Dataset entries:
■ ■ ■ ■

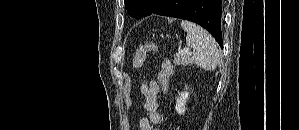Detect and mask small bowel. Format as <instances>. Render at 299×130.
Wrapping results in <instances>:
<instances>
[{"instance_id": "1", "label": "small bowel", "mask_w": 299, "mask_h": 130, "mask_svg": "<svg viewBox=\"0 0 299 130\" xmlns=\"http://www.w3.org/2000/svg\"><path fill=\"white\" fill-rule=\"evenodd\" d=\"M143 95L142 111L144 115L139 120L138 130H158L155 126L161 121L159 112L160 86L154 80H146L141 85Z\"/></svg>"}]
</instances>
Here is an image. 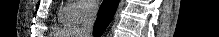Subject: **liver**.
Returning a JSON list of instances; mask_svg holds the SVG:
<instances>
[{
  "label": "liver",
  "mask_w": 219,
  "mask_h": 37,
  "mask_svg": "<svg viewBox=\"0 0 219 37\" xmlns=\"http://www.w3.org/2000/svg\"><path fill=\"white\" fill-rule=\"evenodd\" d=\"M73 35H79V34L78 33H75V34L73 33ZM77 37H81V36H77Z\"/></svg>",
  "instance_id": "6515ba94"
}]
</instances>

■ ■ ■ ■

> _SET EXERCISE_
Find every line in the data that contains the string "fill", matching case exactly, and copy each of those lines.

> _RESPONSE_
[{"instance_id": "1", "label": "small bowel", "mask_w": 299, "mask_h": 130, "mask_svg": "<svg viewBox=\"0 0 299 130\" xmlns=\"http://www.w3.org/2000/svg\"><path fill=\"white\" fill-rule=\"evenodd\" d=\"M143 95L142 111L144 115L139 120L138 130H158L155 126L161 121L159 112L160 86L154 80H146L141 85Z\"/></svg>"}]
  "mask_svg": "<svg viewBox=\"0 0 219 37\" xmlns=\"http://www.w3.org/2000/svg\"><path fill=\"white\" fill-rule=\"evenodd\" d=\"M73 35H79V34L78 33H75V34L73 33ZM77 37H81V36H77Z\"/></svg>",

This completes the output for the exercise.